One of the many stories I heard as a kid growing up on a Southfork farm was the different kinds of transportation used by my Hawkins grandparents to go from their Southfork farm to Princeton, Minn. Princeton was where they saw their doctor and did some shopping.

When my dad was little, about 1920, my Grandfather Hawkins would harness and then hitch his team of horses to his buggy. He, Grandma Hawkins and my dad would drive the team of horses and buggy to Ogilvie. At Ogilvie, Grandpa Hawkin would tie the team of horses to a hitching post at the train depot. They would ride the passenger train from Ogilvie west to Milaca, and transfer to the passenger train, going from Milaca to Princeton and farther south. They would go to the doctor, do their shopping, and go back to the train depot and wait for the arrival for the next passenger train going north to Milaca. At Milaca, they would again transfer to the passenger train coming east from St. Cloud and get off of the train at Ogilvie. The horses had been waiting patiently all day for their return. They then went back to their Southfork farm, where the cows were to be milked and the other evening chores had to be done.

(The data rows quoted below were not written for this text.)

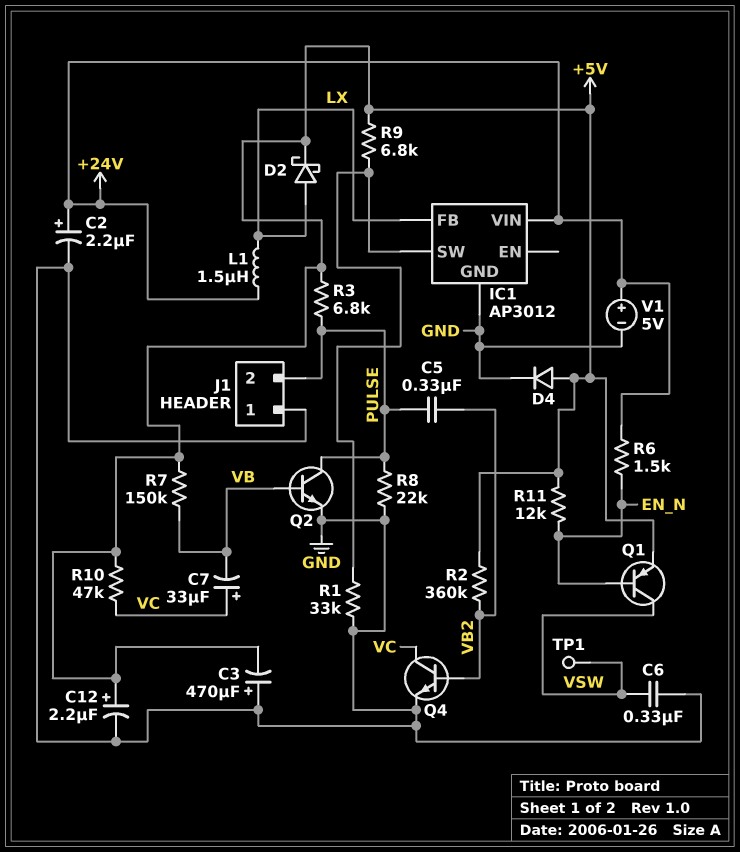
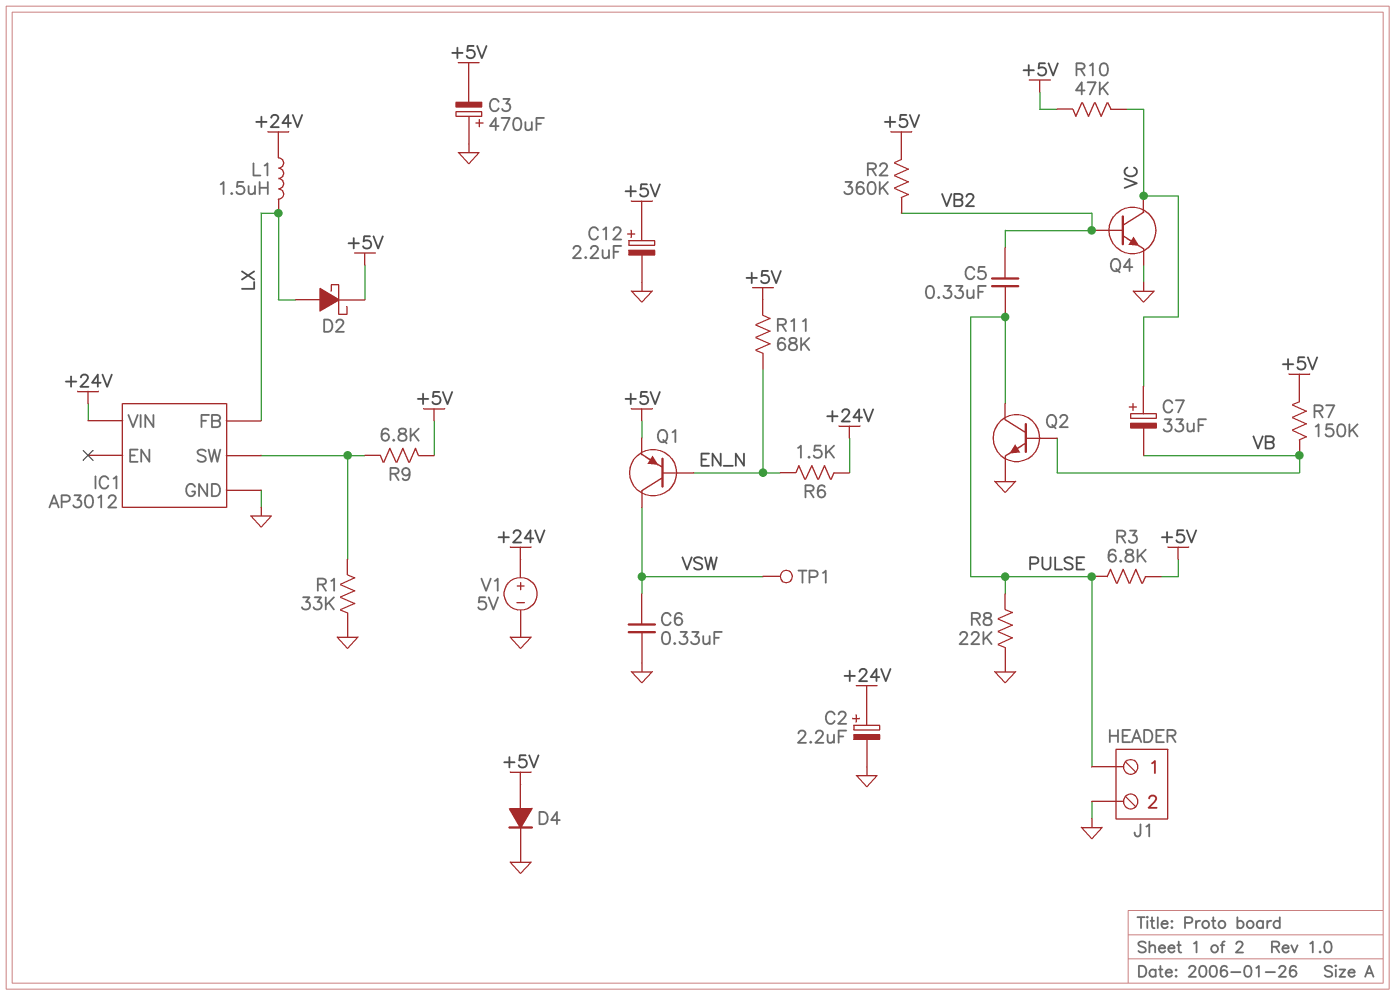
J1 pin 1: GND -> PULSE
J1 pin 2: PULSE -> GND
R11: 12k (+5V, EN_N) -> 68k (+5V, EN_N)

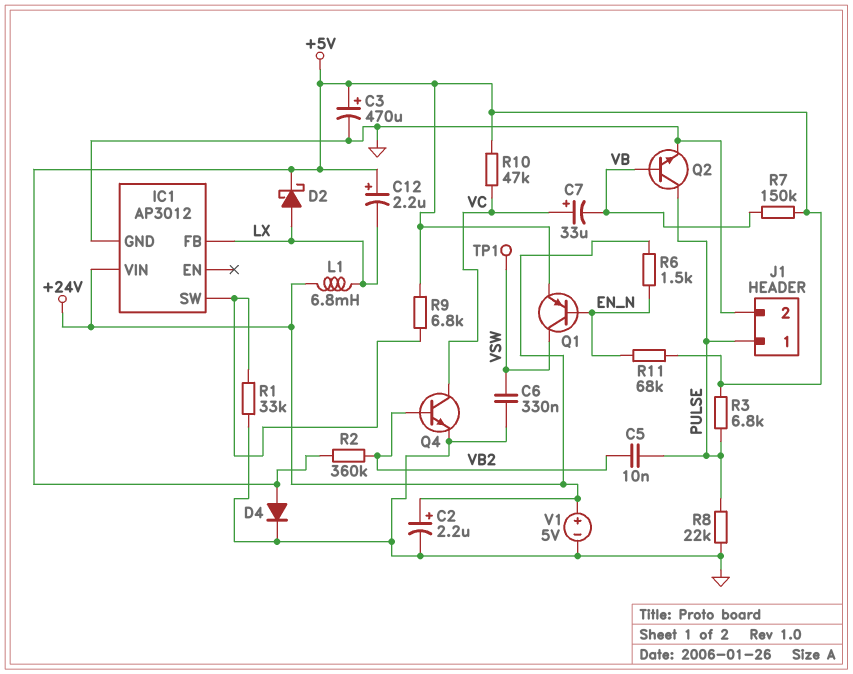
C3: 470uF (plus GND, minus +5V) -> 470uF (plus +5V, minus GND)
C5: 330nF (PULSE, VB2) -> 10nF (PULSE, VB2)
C12: 2.2uF (plus +5V, minus GND) -> 2.2uF (plus +5V, minus LX)
L1: 1.5uH (+24V, LX) -> 6.8mH (+24V, LX)

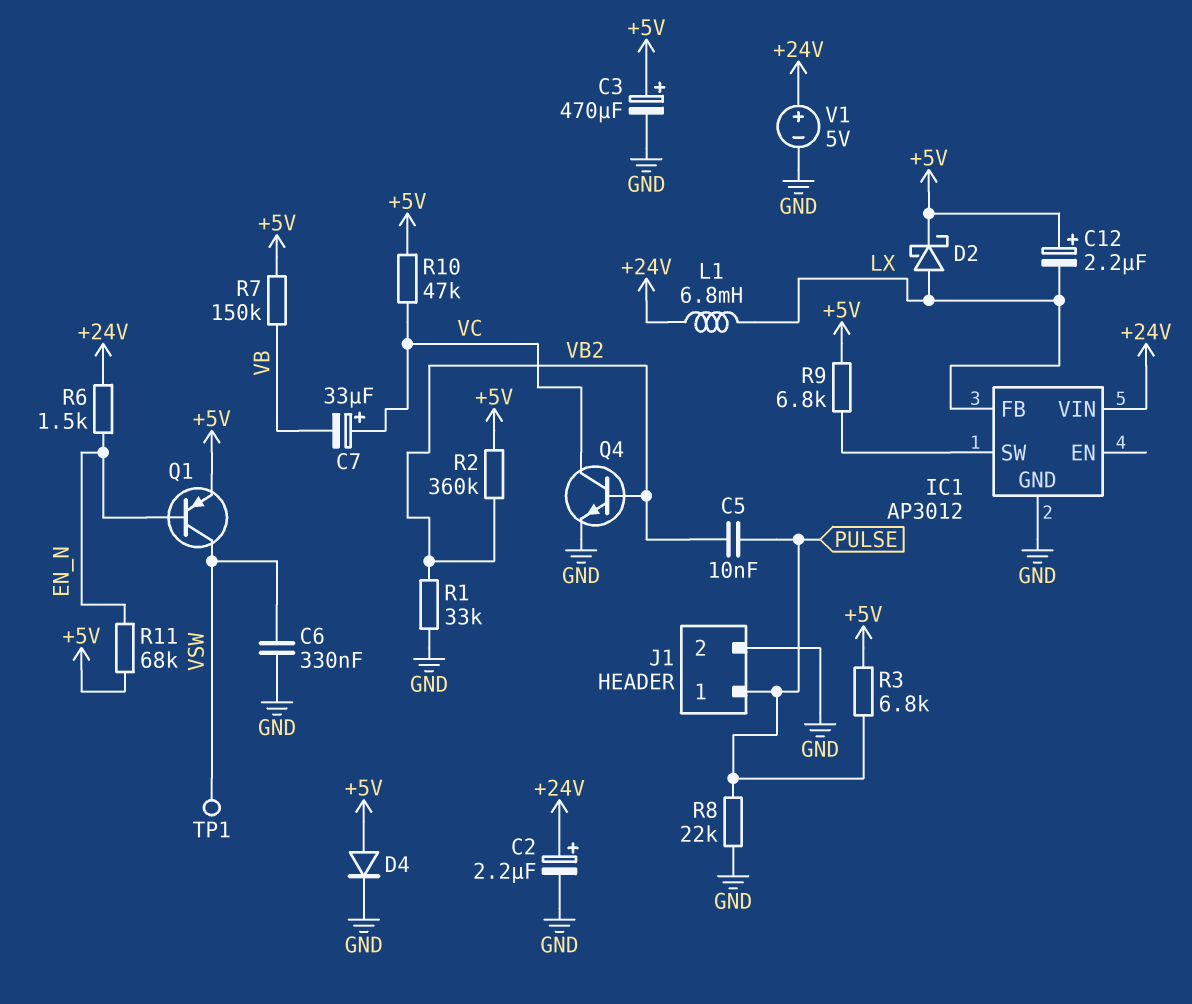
Q2: NPN (B VB, C PULSE, E GND) -> none
R1: 33k (GND, IC1/SW) -> 33k (GND, VB2)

Train passenger car as it leaves the Ogilvie Depot. Contributed photo

Train passenger car as it leaves the Ogilvie Depot. Contributed photo

As a kid, my dad showed me where the railroad roundhouse was in Milaca. This was where the steam engine turned around to go back south after reaching Milaca. I understood it was a large type of turntable on rollers, which the steam locomotive was driven off for its trip back south.

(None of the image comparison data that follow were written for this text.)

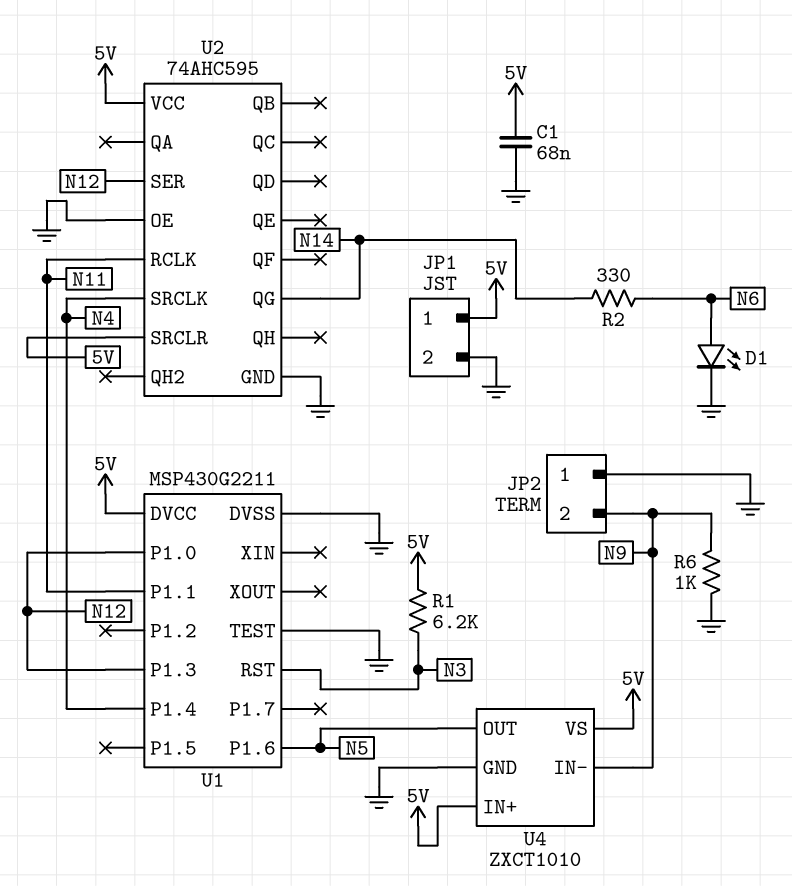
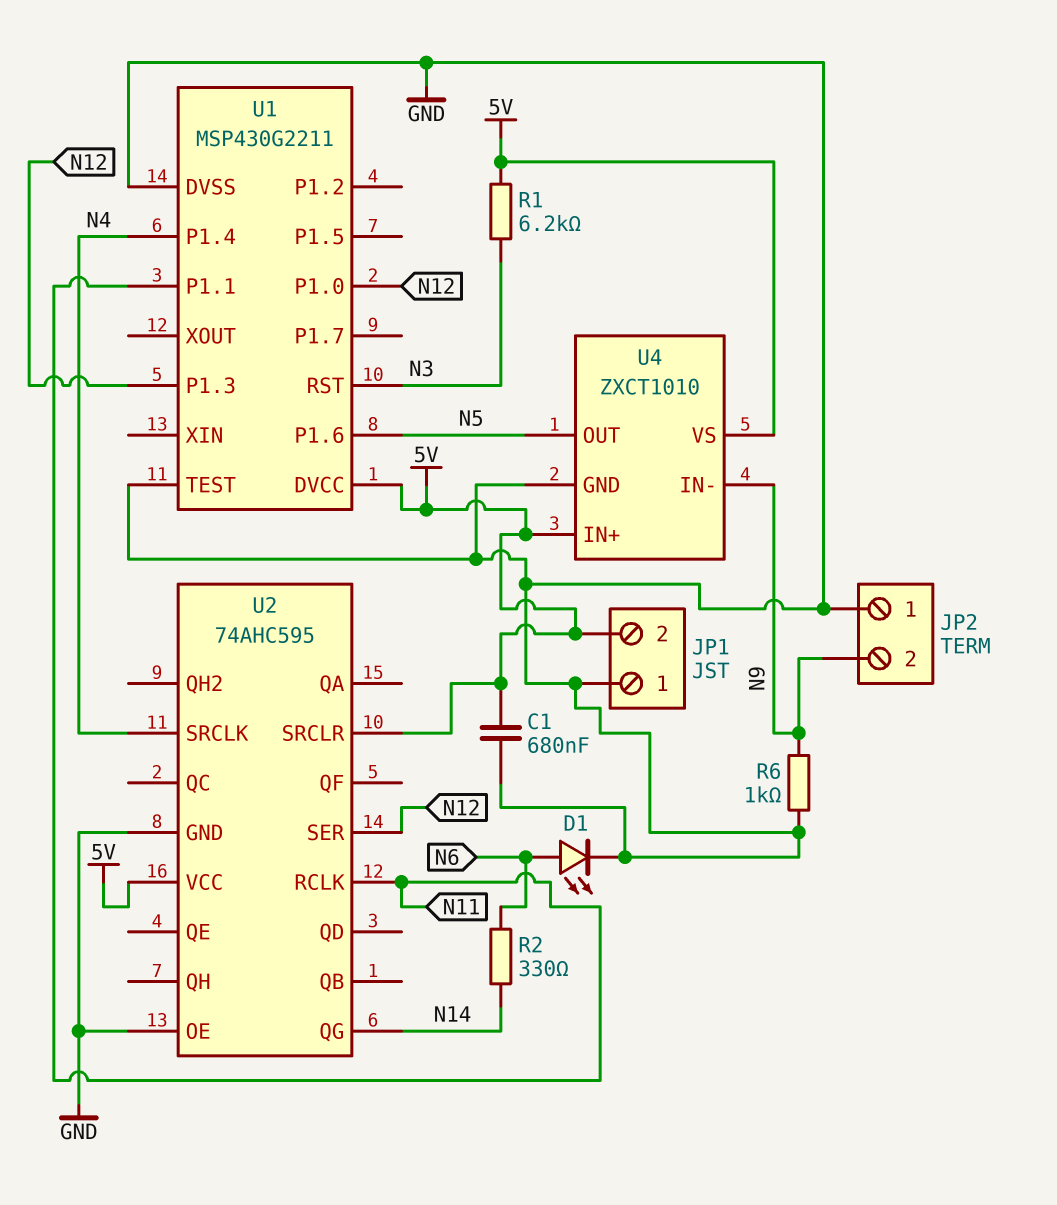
C1: 68nF (5V, GND) -> 680nF (5V, GND)
JP1 pin 1: 5V -> GND
JP1 pin 2: GND -> 5V

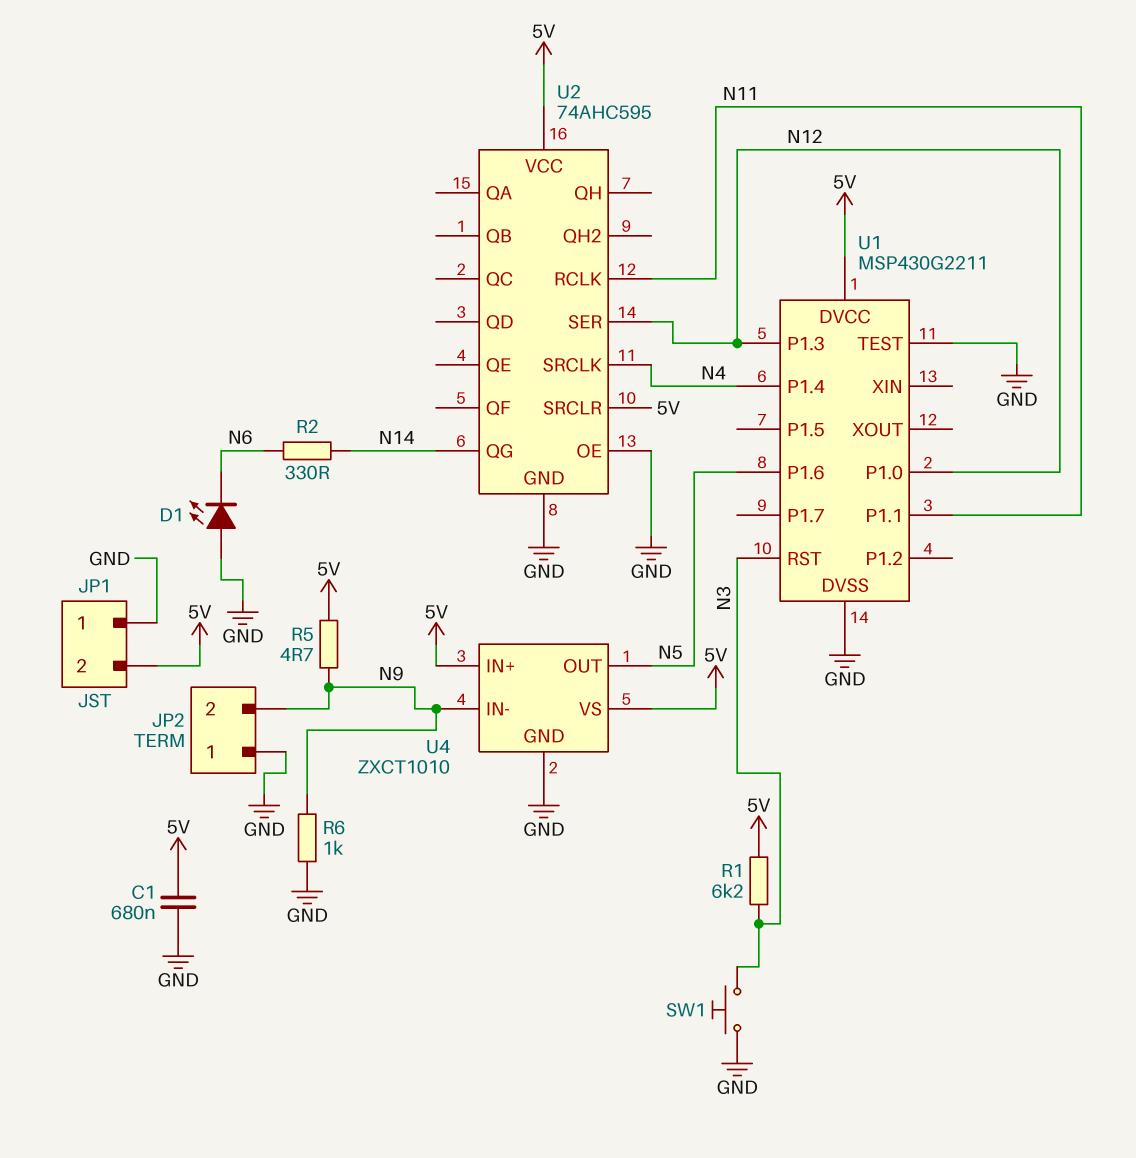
D1: LED (A N6, K GND) -> LED (A GND, K N6)
R5: none -> 4.7 (5V, N9)
SW1: none -> button (GND, N3)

When I was about 8 years old, my dad and I were watching the freight train cars being switched at Ogilive to one of the siding tracks. Just before one of the freight boxcarts was moved, my dad put a copper penny on the track. After the boxcar wheels ran over the penny and it was safe to retrieve it, my dad showed me how flat the penny had become with all the weight of the boxcar going over it. I’m quite sure my dad had the same thing done to show him as a little boy while they were watching the train boxcars being switched at Ogilvie.

How many of us still remember the old train depot in Ogilvie with the passenger waiting room and its benches where people sat to wait for the next passenger train? The ticket window had a grate iron grill in it. I can still see the depot agent’s desk and the telegraph key on it, the wooden plank platform between the depot and the railroad tracks, the wooden platform leading to the freight room and the water tower holding tank for use in refilling the steam engine locomotive water tank.

Who can ever forget the smell and the sound of the steam locomotive starting from a dead stop to starting to pull the entire train into motion? There was also the smell of the coal smoke, the sound of the steam as it entered each large steam piston, and the sound of the steam being exhausted out of the piston– the steam having done its work.

The black coal smoke would intermittingly be coming out of the smokestack as the steam locomotive labored to start the entire train to move. I also remember the slipping of the big driver wheels as they lost their grip on the steel tracks, and the chug, chug, chugging sound as the steam locomotive gained speed and momentum. The loud steam whistle would blow at each road crossing.

These are the things I remember about the era of railroading before the diesel locomotives arrived on the scene and took the place of the steam locomotives.

Hawkins is a retired rural letter carrier with the Ogilvie Post Office (28 years), a veteran of the U.S. Army and remains an active farmer on a century farm between Ogilive and Mora in Kanabec County.